UM PASSEIO PELOS ALPES LITERÁRIOS

domingo, 9 de novembro de 2025

Paul Celan - Tenebrae

Este poema de Celan é um testemunho poético sobre o sofrimento humano – consistente num apelo e num confronto desafiador com relação ao divino –, suscitado, presumivelmente, pelos traumas em razão das atrocidades levadas a efeito, sobretudo, ao longo das grandes guerras do século passado, corroendo os sustentáculos sobre os quais erigida a mais inabalável fé num Deus de justiça.

 

O contraste entre a proximidade física e a distância espiritual cria uma tensão da qual se deduz um desejo de conexão, acoplado, paradoxalmente, a uma acusação implícita da passividade divina diante da dor, da angústia e do sofrimento humanos: reconhecendo a desesperança dos mortais, a voz lírica roga reciprocidade na oração, vale dizer, para inverter os papéis dos agentes nesse liame – “Reza, Senhor, reza por nós”!

 

J.A.R. – H.C.

 

Paul Celan

(1920-1970)

 

Tenebrae

 

Nah sind wir, Herr,

nahe und greifbar.

 

Gegriffen schon, Herr,

ineinander verkrallt, als wär

der Leib eines jeden von uns

dein Leib, Herr.

 

Bete, Herr,

bete zu uns,

wir sind nah.

 

Windschief gingen wir hin,

gingen wir hin, uns zu bücken

nach Mulde und Maar.

 

Zur Tränke gingen wir, Herr.

 

Es war Blut, es war,

was du vergossen, Herr.

 

Es glänzt.

 

Es warf uns dein Bild in die Augen, Herr.
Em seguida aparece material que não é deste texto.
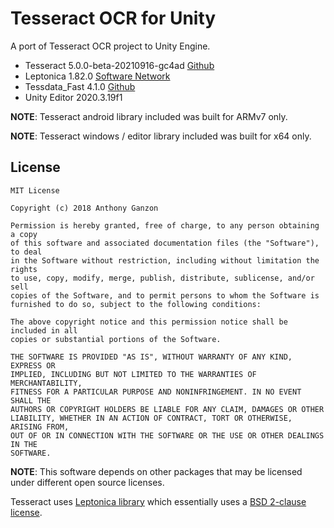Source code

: # Tesseract OCR for Unity

A port of Tesseract OCR project to Unity Engine.

- Tesseract 5.0.0-beta-20210916-gc4ad [Github](https://github.com/tesseract-ocr/tesseract/)
- Leptonica 1.82.0 [Software Network](https://software-network.org/org.sw.demo.danbloomberg.leptonica/)
- Tessdata_Fast 4.1.0 [Github](https://github.com/tesseract-ocr/tessdata_fast/)
- Unity Editor 2020.3.19f1

**NOTE**: Tesseract android library included was built for ARMv7 only.

**NOTE**: Tesseract windows / editor library included was built for x64 only.

## License

	MIT License

	Copyright (c) 2018 Anthony Ganzon

	Permission is hereby granted, free of charge, to any person obtaining a copy
	of this software and associated documentation files (the "Software"), to deal
	in the Software without restriction, including without limitation the rights
	to use, copy, modify, merge, publish, distribute, sublicense, and/or sell
	copies of the Software, and to permit persons to whom the Software is
	furnished to do so, subject to the following conditions:

	The above copyright notice and this permission notice shall be included in all
	copies or substantial portions of the Software.

	THE SOFTWARE IS PROVIDED "AS IS", WITHOUT WARRANTY OF ANY KIND, EXPRESS OR
	IMPLIED, INCLUDING BUT NOT LIMITED TO THE WARRANTIES OF MERCHANTABILITY,
	FITNESS FOR A PARTICULAR PURPOSE AND NONINFRINGEMENT. IN NO EVENT SHALL THE
	AUTHORS OR COPYRIGHT HOLDERS BE LIABLE FOR ANY CLAIM, DAMAGES OR OTHER
	LIABILITY, WHETHER IN AN ACTION OF CONTRACT, TORT OR OTHERWISE, ARISING FROM,
	OUT OF OR IN CONNECTION WITH THE SOFTWARE OR THE USE OR OTHER DEALINGS IN THE
	SOFTWARE.

**NOTE**: This software depends on other packages that may be licensed under different open source licenses.

Tesseract uses [Leptonica library](http://leptonica.com/) which essentially
uses a [BSD 2-clause license](http://leptonica.com/about-the-license.html).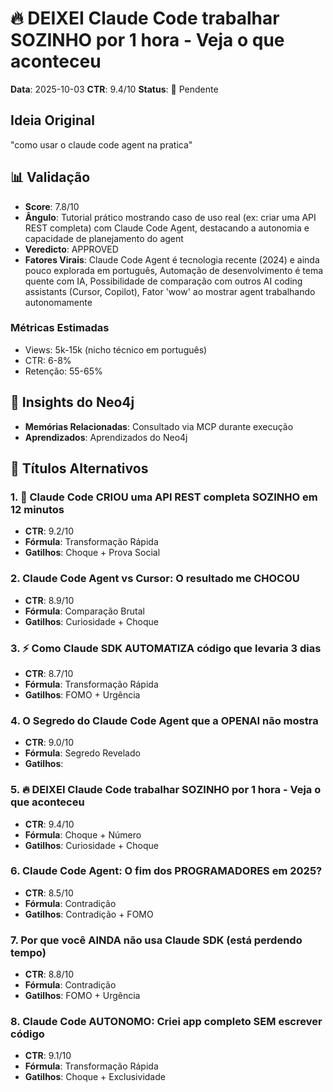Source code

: # 🔥 DEIXEI Claude Code trabalhar SOZINHO por 1 hora - Veja o que aconteceu
**Data**: 2025-10-03
**CTR**: 9.4/10
**Status**: 📌 Pendente

## Ideia Original
"como usar o claude code agent na pratica"

## 📊 Validação
- **Score**: 7.8/10
- **Ângulo**: Tutorial prático mostrando caso de uso real (ex: criar uma API REST completa) com Claude Code Agent, destacando a autonomia e capacidade de planejamento do agent
- **Veredicto**: APPROVED
- **Fatores Virais**: Claude Code Agent é tecnologia recente (2024) e ainda pouco explorada em português, Automação de desenvolvimento é tema quente com IA, Possibilidade de comparação com outros AI coding assistants (Cursor, Copilot), Fator 'wow' ao mostrar agent trabalhando autonomamente

### Métricas Estimadas
- Views: 5k-15k (nicho técnico em português)
- CTR: 6-8%
- Retenção: 55-65%

## 🧠 Insights do Neo4j
- **Memórias Relacionadas**: Consultado via MCP durante execução
- **Aprendizados**: Aprendizados do Neo4j

## 🎯 Títulos Alternativos

### 1. 🚨 Claude Code CRIOU uma API REST completa SOZINHO em 12 minutos
- **CTR**: 9.2/10
- **Fórmula**: Transformação Rápida
- **Gatilhos**: Choque + Prova Social

### 2. Claude Code Agent vs Cursor: O resultado me CHOCOU
- **CTR**: 8.9/10
- **Fórmula**: Comparação Brutal
- **Gatilhos**: Curiosidade + Choque

### 3. ⚡ Como Claude SDK AUTOMATIZA código que levaria 3 dias
- **CTR**: 8.7/10
- **Fórmula**: Transformação Rápida
- **Gatilhos**: FOMO + Urgência

### 4. O Segredo do Claude Code Agent que a OPENAI não mostra
- **CTR**: 9.0/10
- **Fórmula**: Segredo Revelado
- **Gatilhos**: 

### 5. 🔥 DEIXEI Claude Code trabalhar SOZINHO por 1 hora - Veja o que aconteceu
- **CTR**: 9.4/10
- **Fórmula**: Choque + Número
- **Gatilhos**: Curiosidade + Choque

### 6. Claude Code Agent: O fim dos PROGRAMADORES em 2025?
- **CTR**: 8.5/10
- **Fórmula**: Contradição
- **Gatilhos**: Contradição + FOMO

### 7. Por que você AINDA não usa Claude SDK (está perdendo tempo)
- **CTR**: 8.8/10
- **Fórmula**: Contradição
- **Gatilhos**: FOMO + Urgência

### 8. Claude Code AUTONOMO: Criei app completo SEM escrever código
- **CTR**: 9.1/10
- **Fórmula**: Transformação Rápida
- **Gatilhos**: Choque + Exclusividade
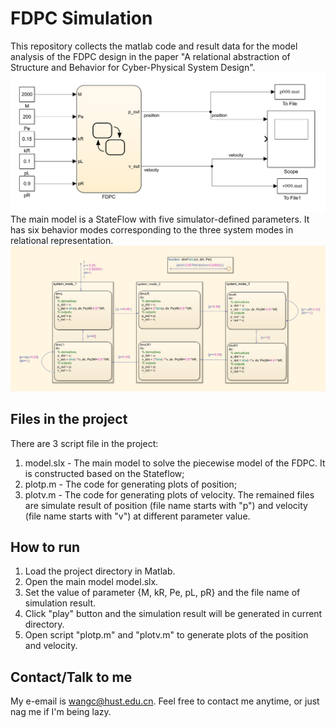 # FDPC Simulation

This repository collects the matlab code and result data for the model analysis of the FDPC design in the paper "A relational abstraction of Structure and Behavior for Cyber-Physical System Design".
![The top model](img/top.png "Top model")
The main model is a StateFlow with five simulator-defined parameters. It has six behavior modes corresponding to the three system modes in relational representation.
![The modes of the stateflow](img/system_modes.png "System modes")

## Files in the project

There are 3 script file in the project:

1. model.slx - The main model to solve the piecewise model of the FDPC. It is constructed based on the Stateflow;
2. plotp.m - The code for generating plots of position;
3. plotv.m - The code for generating plots of velocity.
The remained files are simulate result of position (file name starts with "p") and velocity (file name starts with "v") at different parameter value.

## How to run

1. Load the project directory in Matlab.
2. Open the main model model.slx.
3. Set the value of parameter {M, kR, Pe, pL, pR} and the file name of simulation result.
4. Click "play" button and the simulation result will be generated in current directory.
5. Open script "plotp.m" and "plotv.m" to generate plots of the position and velocity.

## Contact/Talk to me

My e-email is wangc@hust.edu.cn. Feel free to contact me anytime, or just nag me if I'm being lazy.
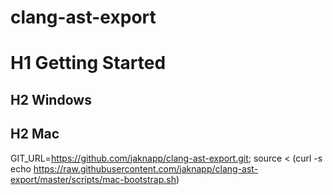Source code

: # clang-ast-export
# H1 Getting Started
## H2 Windows

## H2 Mac
GIT_URL=https://github.com/jaknapp/clang-ast-export.git; source < (curl -s echo https://raw.githubusercontent.com/jaknapp/clang-ast-export/master/scripts/mac-bootstrap.sh)
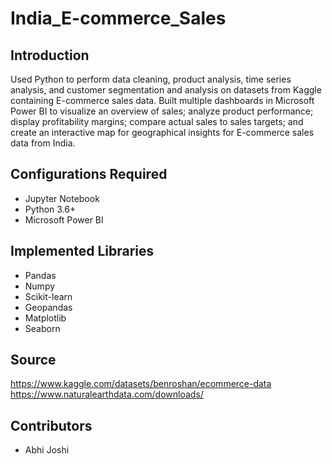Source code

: # India_E-commerce_Sales
## Introduction
Used Python to perform data cleaning, product analysis, time series analysis, and customer segmentation and analysis on datasets from Kaggle containing E-commerce sales data. Built multiple dashboards in Microsoft Power BI to visualize an overview of sales; analyze product performance; display profitability margins; compare actual sales to sales targets; and create an interactive map for geographical insights for E-commerce sales data from India.

## Configurations Required
- Jupyter Notebook
- Python 3.6+
- Microsoft Power BI

## Implemented Libraries
- Pandas
- Numpy
- Scikit-learn
- Geopandas
- Matplotlib
- Seaborn

## Source
https://www.kaggle.com/datasets/benroshan/ecommerce-data
https://www.naturalearthdata.com/downloads/

## Contributors
- Abhi Joshi
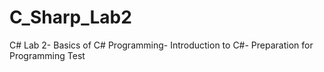 # C_Sharp_Lab2
C# Lab 2- Basics of C# Programming- Introduction to C#- Preparation for Programming Test
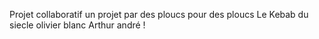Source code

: Projet collaboratif 
un projet par des ploucs pour des ploucs
Le Kebab du siecle
olivier blanc
Arthur andré !
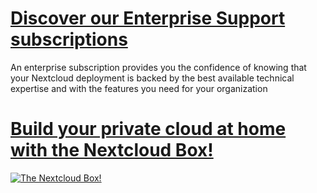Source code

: # [Discover our Enterprise Support subscriptions](https://nextcloud.com/enterprise/)

An enterprise subscription provides you the confidence of knowing that your Nextcloud deployment is backed by the best available technical expertise and with the features you need for your organization

# [Build your private cloud at home with the Nextcloud Box!](https://nextcloud.com/box)

[![The Nextcloud Box!](https://nextcloud.com/wp-content/themes/next/assets/img/box/box-perspective.png)](https://nextcloud.com/box)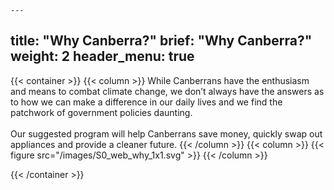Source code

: 	---
title: "Why Canberra?"
brief: "Why Canberra?"
weight: 2
header_menu: true
--- 


 {{< container >}}
 {{< column >}}
While Canberrans have the enthusiasm and means to combat climate change, we don’t always have the answers as to how we can make a difference in our daily lives and we find the patchwork of government policies daunting.
<br><br>
Our suggested program will help Canberrans save money, quickly swap out appliances and provide a cleaner future.
{{< /column >}}
{{< column >}}
{{< figure src="/images/S0_web_why_1x1.svg"   >}}
{{< /column >}}

{{< /container >}}
  
 
 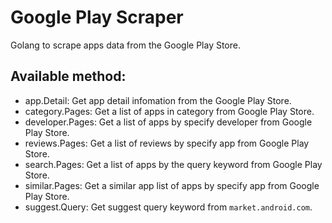 # Google Play Scraper

Golang to scrape apps data from the Google Play Store.

## Available method:

* app.Detail: Get app detail infomation from the Google Play Store.
* category.Pages: Get a list of apps in category from Google Play Store.
* developer.Pages: Get a list of apps by specify developer from Google Play Store.
* reviews.Pages: Get a list of reviews by specify app from Google Play Store.
* search.Pages: Get a list of apps by the query keyword from Google Play Store.
* similar.Pages: Get a similar app list of apps by specify app from Google Play Store.
* suggest.Query: Get suggest query keyword from `market.android.com`.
Augen und Mund stehn so offen und leer, Herr.

Wir haben getrunken, Herr.

Das Blut und das Bild, das im Blut war, Herr.

 

Bete, Herr.

Wir sind nah.

 

Tenebrae

(Sybil Andrews: artista anglo-canadense)

 

Tenebrae

 

Estamos próximos, Senhor,

próximos e palpáveis.

 

Palpados já, Senhor,

Agarrados uns aos outros, como se

o corpo de cada um de nós fosse

teu corpo, Senhor.

 

Roga, Senhor,

Roga por nós,

estamos próximos.

 

Empurrados pelo vento fomos,

fomos até lá para curvar-nos

rumo a vale e cratera.

 

Fomos ao bebedouro, Senhor.

 

Havia sangue, havia

o que verteste, Senhor.

 

Brilhava.

 

Jogou-nos tua imagem nos olhos, Senhor.

Olhos e boca estão por demais abertos e vazios, Senhor.

Bebemos, Senhor.

O sangue e a imagem que no sangue havia, Senhor.

 

Roga, Senhor.

Estamos próximos.

 

Referência:

 

CELAN, Paul. Tenebrae / Tenebrae. Tradução de Claudia Cavalcanti. In: __________. Cristal. Seleção e tradução de Claudia Cavalcanti. 1. ed., 2. reimp. São Paulo, SP: Iluminuras, 2011. Em alemão: p. 66 e 68; em português: p. 67 e 69.